*** TASK MATERIAL Section Begins ***

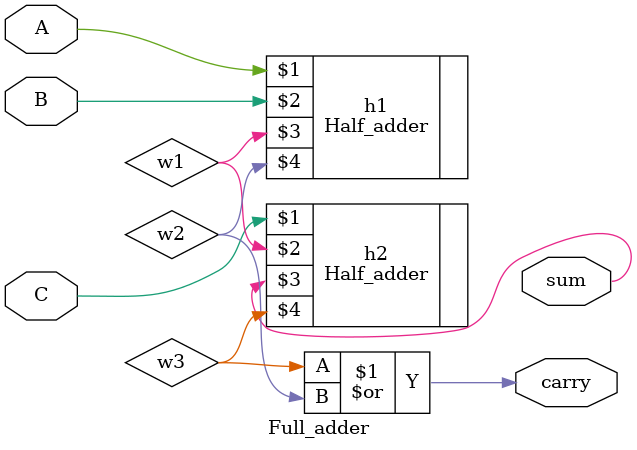
<source format=v>
`timescale 1ns / 1ps
module Full_adder(A,B,C,sum,carry);
input A,B,C;
output sum,carry;
wire w1,w2,w3;

Half_adder h1(A,B,w1,w2);
Half_adder h2(C,w1,sum,w3);
or o1(carry,w3,w2);
//assign carry=w2|w3;


endmodule

</source>
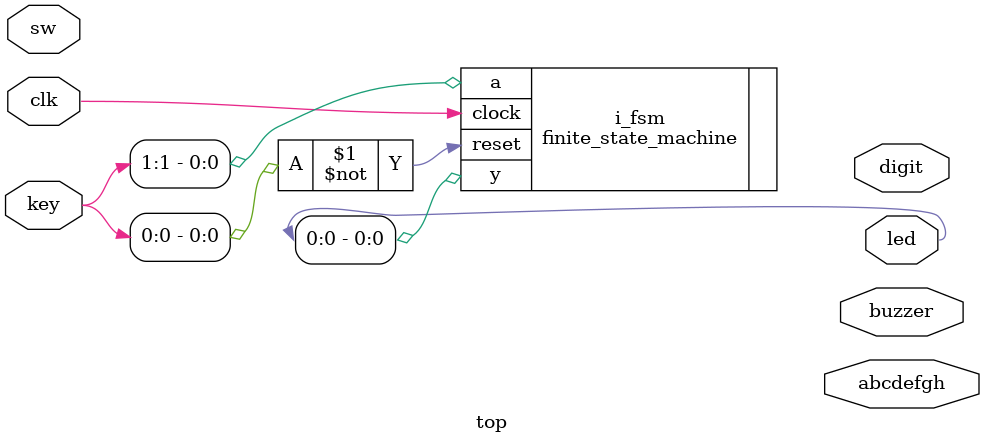
<source format=v>
module top
(
    input         clk,
    input  [ 3:0] key,
    input  [ 7:0] sw,
    output [11:0] led,
    output [ 7:0] abcdefgh,
    output [ 7:0] digit,
    output        buzzer
);

    finite_state_machine i_fsm
    (
        .clock (   clk     ),
        .reset ( ~ key [0] ),
        .a     (   key [1] ),
        .y     (   led [0] )
    );

endmodule

</source>
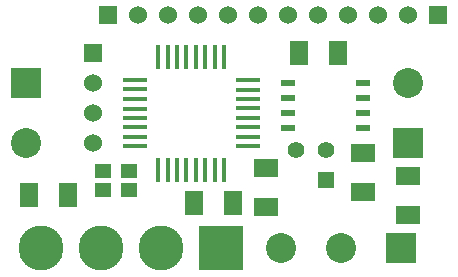
<source format=gbs>
G04 (created by PCBNEW (2013-dec-23)-stable) date Вт 14 апр 2015 12:36:29*
%MOIN*%
G04 Gerber Fmt 3.4, Leading zero omitted, Abs format*
%FSLAX34Y34*%
G01*
G70*
G90*
G04 APERTURE LIST*
%ADD10C,0.00590551*%
%ADD11R,0.0177X0.0787*%
%ADD12R,0.0787X0.0177*%
%ADD13R,0.045X0.02*%
%ADD14R,0.08X0.06*%
%ADD15R,0.06X0.08*%
%ADD16R,0.1X0.1*%
%ADD17C,0.1*%
%ADD18R,0.06X0.06*%
%ADD19C,0.06*%
%ADD20R,0.055X0.055*%
%ADD21C,0.055*%
%ADD22R,0.0551181X0.0472441*%
%ADD23C,0.15*%
%ADD24R,0.15X0.15*%
G04 APERTURE END LIST*
G54D10*
G54D11*
X47157Y-33146D03*
X47472Y-33146D03*
X47787Y-33146D03*
X48102Y-33146D03*
X48417Y-33146D03*
X48732Y-33146D03*
X49047Y-33146D03*
X49362Y-33146D03*
X49360Y-29380D03*
X47150Y-29380D03*
X47470Y-29380D03*
X47790Y-29380D03*
X48100Y-29380D03*
X48420Y-29380D03*
X48730Y-29380D03*
X49050Y-29380D03*
G54D12*
X50150Y-32362D03*
X50150Y-32048D03*
X50150Y-31732D03*
X50150Y-31418D03*
X50150Y-31102D03*
X50150Y-30788D03*
X50150Y-30472D03*
X50150Y-30158D03*
X46370Y-32360D03*
X46370Y-32050D03*
X46370Y-31730D03*
X46370Y-31420D03*
X46370Y-31110D03*
X46370Y-30790D03*
X46370Y-30470D03*
X46370Y-30150D03*
G54D13*
X54000Y-31750D03*
X54000Y-31250D03*
X54000Y-30750D03*
X54000Y-30250D03*
X51500Y-30250D03*
X51500Y-30750D03*
X51500Y-31250D03*
X51500Y-31750D03*
G54D14*
X50750Y-34400D03*
X50750Y-33100D03*
X54000Y-33900D03*
X54000Y-32600D03*
G54D15*
X42850Y-34000D03*
X44150Y-34000D03*
X49650Y-34250D03*
X48350Y-34250D03*
G54D16*
X55500Y-32250D03*
G54D17*
X55500Y-30250D03*
G54D16*
X42750Y-30250D03*
G54D17*
X42750Y-32250D03*
G54D18*
X56500Y-28000D03*
G54D19*
X55500Y-28000D03*
X54500Y-28000D03*
X53500Y-28000D03*
X52500Y-28000D03*
X51500Y-28000D03*
G54D18*
X45000Y-29250D03*
G54D19*
X45000Y-30250D03*
X45000Y-31250D03*
X45000Y-32250D03*
G54D15*
X51850Y-29250D03*
X53150Y-29250D03*
G54D18*
X45500Y-28000D03*
G54D19*
X46500Y-28000D03*
X47500Y-28000D03*
X48500Y-28000D03*
X49500Y-28000D03*
X50500Y-28000D03*
G54D20*
X52750Y-33500D03*
G54D21*
X52750Y-32500D03*
X51750Y-32500D03*
G54D22*
X46183Y-33814D03*
X45316Y-33814D03*
X46183Y-33185D03*
X45316Y-33185D03*
G54D14*
X55500Y-34650D03*
X55500Y-33350D03*
G54D23*
X47250Y-35750D03*
X45250Y-35750D03*
G54D24*
X49250Y-35750D03*
G54D23*
X43250Y-35750D03*
G54D16*
X55250Y-35750D03*
G54D17*
X53250Y-35750D03*
X51250Y-35750D03*
M02*

</source>
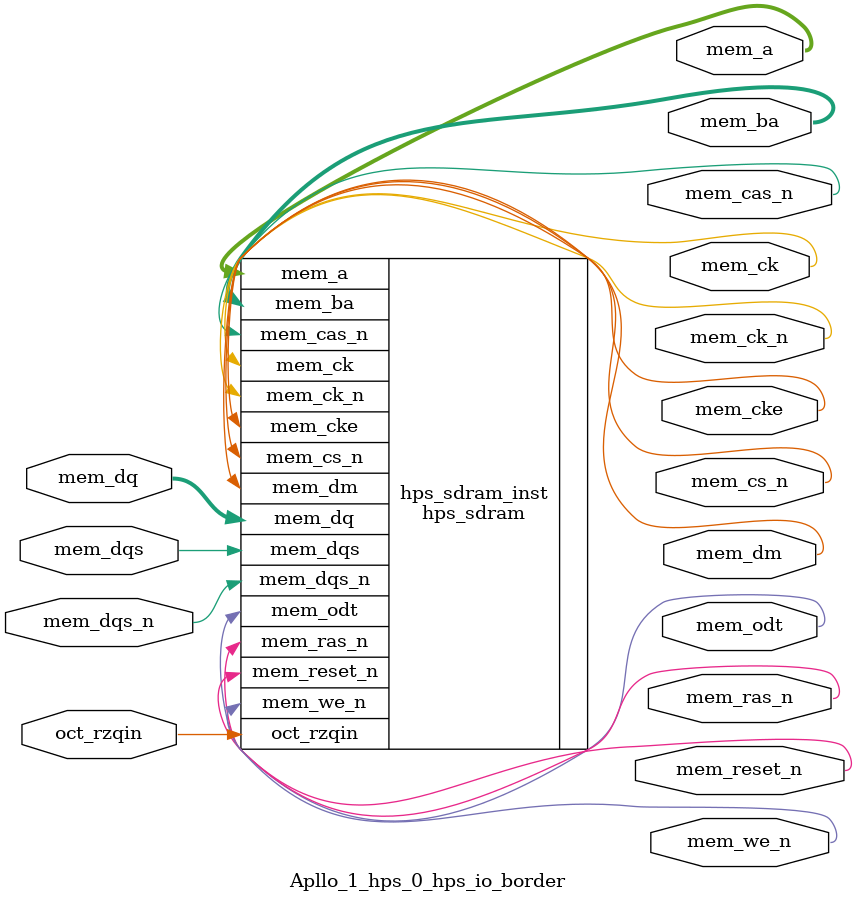
<source format=sv>


module Apllo_1_hps_0_hps_io_border(
// memory
  output wire [13 - 1 : 0 ] mem_a
 ,output wire [3 - 1 : 0 ] mem_ba
 ,output wire [1 - 1 : 0 ] mem_ck
 ,output wire [1 - 1 : 0 ] mem_ck_n
 ,output wire [1 - 1 : 0 ] mem_cke
 ,output wire [1 - 1 : 0 ] mem_cs_n
 ,output wire [1 - 1 : 0 ] mem_ras_n
 ,output wire [1 - 1 : 0 ] mem_cas_n
 ,output wire [1 - 1 : 0 ] mem_we_n
 ,output wire [1 - 1 : 0 ] mem_reset_n
 ,inout wire [8 - 1 : 0 ] mem_dq
 ,inout wire [1 - 1 : 0 ] mem_dqs
 ,inout wire [1 - 1 : 0 ] mem_dqs_n
 ,output wire [1 - 1 : 0 ] mem_odt
 ,output wire [1 - 1 : 0 ] mem_dm
 ,input wire [1 - 1 : 0 ] oct_rzqin
);


hps_sdram hps_sdram_inst(
 .mem_dq({
    mem_dq[7:0] // 7:0
  })
,.mem_odt({
    mem_odt[0:0] // 0:0
  })
,.mem_ras_n({
    mem_ras_n[0:0] // 0:0
  })
,.mem_dqs_n({
    mem_dqs_n[0:0] // 0:0
  })
,.mem_dqs({
    mem_dqs[0:0] // 0:0
  })
,.mem_dm({
    mem_dm[0:0] // 0:0
  })
,.mem_we_n({
    mem_we_n[0:0] // 0:0
  })
,.mem_cas_n({
    mem_cas_n[0:0] // 0:0
  })
,.mem_ba({
    mem_ba[2:0] // 2:0
  })
,.mem_a({
    mem_a[12:0] // 12:0
  })
,.mem_cs_n({
    mem_cs_n[0:0] // 0:0
  })
,.mem_ck({
    mem_ck[0:0] // 0:0
  })
,.mem_cke({
    mem_cke[0:0] // 0:0
  })
,.oct_rzqin({
    oct_rzqin[0:0] // 0:0
  })
,.mem_reset_n({
    mem_reset_n[0:0] // 0:0
  })
,.mem_ck_n({
    mem_ck_n[0:0] // 0:0
  })
);

endmodule


</source>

*** TASK MATERIAL Section Ends ***

▸ TO-DO ITEM: Write out all the entries word for word, but skip any images.

▸ TASK RESULT:
<source format=v>
`timescale 1ns / 1ps
module Full_adder(A,B,C,sum,carry);
input A,B,C;
output sum,carry;
wire w1,w2,w3;

Half_adder h1(A,B,w1,w2);
Half_adder h2(C,w1,sum,w3);
or o1(carry,w3,w2);
//assign carry=w2|w3;


endmodule

</source>
<source format=v>
module top
(
    input         clk,
    input  [ 3:0] key,
    input  [ 7:0] sw,
    output [11:0] led,
    output [ 7:0] abcdefgh,
    output [ 7:0] digit,
    output        buzzer
);

    finite_state_machine i_fsm
    (
        .clock (   clk     ),
        .reset ( ~ key [0] ),
        .a     (   key [1] ),
        .y     (   led [0] )
    );

endmodule

</source>
<source format=gbs>
G04 (created by PCBNEW (2013-dec-23)-stable) date Вт 14 апр 2015 12:36:29*
%MOIN*%
G04 Gerber Fmt 3.4, Leading zero omitted, Abs format*
%FSLAX34Y34*%
G01*
G70*
G90*
G04 APERTURE LIST*
%ADD10C,0.00590551*%
%ADD11R,0.0177X0.0787*%
%ADD12R,0.0787X0.0177*%
%ADD13R,0.045X0.02*%
%ADD14R,0.08X0.06*%
%ADD15R,0.06X0.08*%
%ADD16R,0.1X0.1*%
%ADD17C,0.1*%
%ADD18R,0.06X0.06*%
%ADD19C,0.06*%
%ADD20R,0.055X0.055*%
%ADD21C,0.055*%
%ADD22R,0.0551181X0.0472441*%
%ADD23C,0.15*%
%ADD24R,0.15X0.15*%
G04 APERTURE END LIST*
G54D10*
G54D11*
X47157Y-33146D03*
X47472Y-33146D03*
X47787Y-33146D03*
X48102Y-33146D03*
X48417Y-33146D03*
X48732Y-33146D03*
X49047Y-33146D03*
X49362Y-33146D03*
X49360Y-29380D03*
X47150Y-29380D03*
X47470Y-29380D03*
X47790Y-29380D03*
X48100Y-29380D03*
X48420Y-29380D03*
X48730Y-29380D03*
X49050Y-29380D03*
G54D12*
X50150Y-32362D03*
X50150Y-32048D03*
X50150Y-31732D03*
X50150Y-31418D03*
X50150Y-31102D03*
X50150Y-30788D03*
X50150Y-30472D03*
X50150Y-30158D03*
X46370Y-32360D03*
X46370Y-32050D03*
X46370Y-31730D03*
X46370Y-31420D03*
X46370Y-31110D03*
X46370Y-30790D03*
X46370Y-30470D03*
X46370Y-30150D03*
G54D13*
X54000Y-31750D03*
X54000Y-31250D03*
X54000Y-30750D03*
X54000Y-30250D03*
X51500Y-30250D03*
X51500Y-30750D03*
X51500Y-31250D03*
X51500Y-31750D03*
G54D14*
X50750Y-34400D03*
X50750Y-33100D03*
X54000Y-33900D03*
X54000Y-32600D03*
G54D15*
X42850Y-34000D03*
X44150Y-34000D03*
X49650Y-34250D03*
X48350Y-34250D03*
G54D16*
X55500Y-32250D03*
G54D17*
X55500Y-30250D03*
G54D16*
X42750Y-30250D03*
G54D17*
X42750Y-32250D03*
G54D18*
X56500Y-28000D03*
G54D19*
X55500Y-28000D03*
X54500Y-28000D03*
X53500Y-28000D03*
X52500Y-28000D03*
X51500Y-28000D03*
G54D18*
X45000Y-29250D03*
G54D19*
X45000Y-30250D03*
X45000Y-31250D03*
X45000Y-32250D03*
G54D15*
X51850Y-29250D03*
X53150Y-29250D03*
G54D18*
X45500Y-28000D03*
G54D19*
X46500Y-28000D03*
X47500Y-28000D03*
X48500Y-28000D03*
X49500Y-28000D03*
X50500Y-28000D03*
G54D20*
X52750Y-33500D03*
G54D21*
X52750Y-32500D03*
X51750Y-32500D03*
G54D22*
X46183Y-33814D03*
X45316Y-33814D03*
X46183Y-33185D03*
X45316Y-33185D03*
G54D14*
X55500Y-34650D03*
X55500Y-33350D03*
G54D23*
X47250Y-35750D03*
X45250Y-35750D03*
G54D24*
X49250Y-35750D03*
G54D23*
X43250Y-35750D03*
G54D16*
X55250Y-35750D03*
G54D17*
X53250Y-35750D03*
X51250Y-35750D03*
M02*

</source>
<source format=sv>


module Apllo_1_hps_0_hps_io_border(
// memory
  output wire [13 - 1 : 0 ] mem_a
 ,output wire [3 - 1 : 0 ] mem_ba
 ,output wire [1 - 1 : 0 ] mem_ck
 ,output wire [1 - 1 : 0 ] mem_ck_n
 ,output wire [1 - 1 : 0 ] mem_cke
 ,output wire [1 - 1 : 0 ] mem_cs_n
 ,output wire [1 - 1 : 0 ] mem_ras_n
 ,output wire [1 - 1 : 0 ] mem_cas_n
 ,output wire [1 - 1 : 0 ] mem_we_n
 ,output wire [1 - 1 : 0 ] mem_reset_n
 ,inout wire [8 - 1 : 0 ] mem_dq
 ,inout wire [1 - 1 : 0 ] mem_dqs
 ,inout wire [1 - 1 : 0 ] mem_dqs_n
 ,output wire [1 - 1 : 0 ] mem_odt
 ,output wire [1 - 1 : 0 ] mem_dm
 ,input wire [1 - 1 : 0 ] oct_rzqin
);


hps_sdram hps_sdram_inst(
 .mem_dq({
    mem_dq[7:0] // 7:0
  })
,.mem_odt({
    mem_odt[0:0] // 0:0
  })
,.mem_ras_n({
    mem_ras_n[0:0] // 0:0
  })
,.mem_dqs_n({
    mem_dqs_n[0:0] // 0:0
  })
,.mem_dqs({
    mem_dqs[0:0] // 0:0
  })
,.mem_dm({
    mem_dm[0:0] // 0:0
  })
,.mem_we_n({
    mem_we_n[0:0] // 0:0
  })
,.mem_cas_n({
    mem_cas_n[0:0] // 0:0
  })
,.mem_ba({
    mem_ba[2:0] // 2:0
  })
,.mem_a({
    mem_a[12:0] // 12:0
  })
,.mem_cs_n({
    mem_cs_n[0:0] // 0:0
  })
,.mem_ck({
    mem_ck[0:0] // 0:0
  })
,.mem_cke({
    mem_cke[0:0] // 0:0
  })
,.oct_rzqin({
    oct_rzqin[0:0] // 0:0
  })
,.mem_reset_n({
    mem_reset_n[0:0] // 0:0
  })
,.mem_ck_n({
    mem_ck_n[0:0] // 0:0
  })
);

endmodule


</source>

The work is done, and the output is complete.